A function that collects the patient’s CT instances through a set of threads. With threading the returned files might return out of order. At the same time, the instances associated with the CT might not be in the correct order. For this reason, each set of CT instances is checked based on SliceLocation and PatientImagePosition tags.

Parameters
  • orthanc (pyorthanc Orthanc instance) – a pyorthanc Orthanc class instance, used to get the CT instance identifiers.

  • adict (dictionary) – a dict with the paths to patient files location (where to save CT instances).

  • notes (list) – a list of patient notes

Returns

notes – a list of the patient’s notes with updates about the CT collection task, if any.

Return type

list

get_instance_details(orthanc, instance_identifier)

A function that retrieves an orthanc file simplified tags associated with an instance identifier. Uses the request module in python to retrieve a bytes array.

Parameters
  • orthanc (pyorthanc Orthanc variable) – Connection to the orthanc details (not used can be empty/ used orginally with the first version). Left for the user if he/she wants to use later without using the requests module.
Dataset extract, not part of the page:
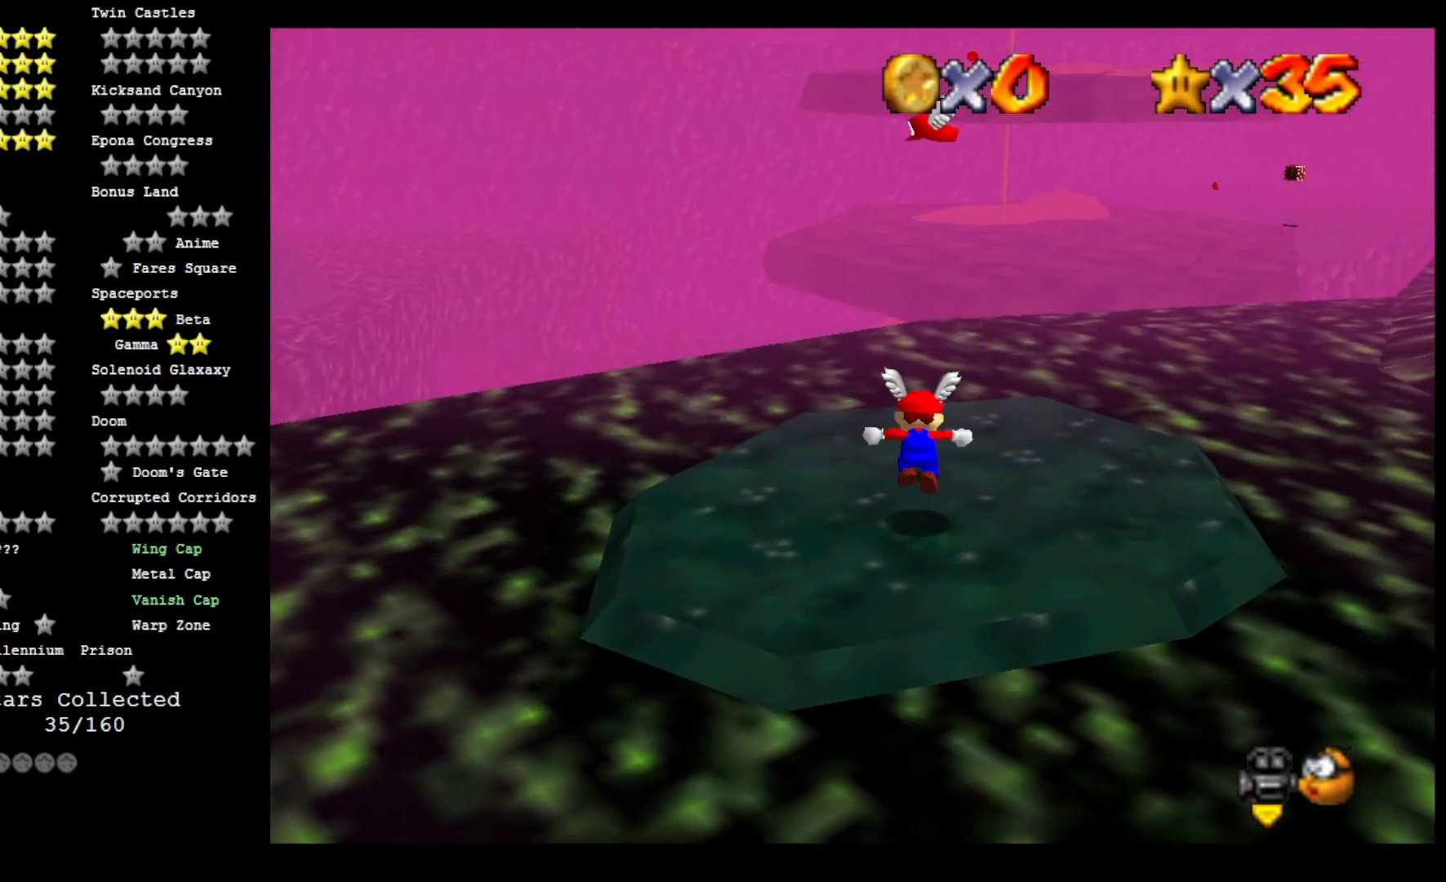
{"buttons": [], "left_stick": "up", "right_stick": "center", "events": [[167, "CROSS", "up"]]}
  • instance_identifier (str) – Instance orthanc identifier

Returns

  • dictionary (dictionary) – A dictionary with the simplified tag associated with the instance

  • status (int) – An integer to indicate if the request to the server was successful. i.e. 200,401,etc.

get_masks_nifti(adict, notes)

A function that uses a convert RTSTRUCT function developed by RF & PC to convert rt struct ROIs to nifti masks. It saves the created files to the patient directory.

Parameters
  • adict (dictionary) – A dictionary that contains the patient details.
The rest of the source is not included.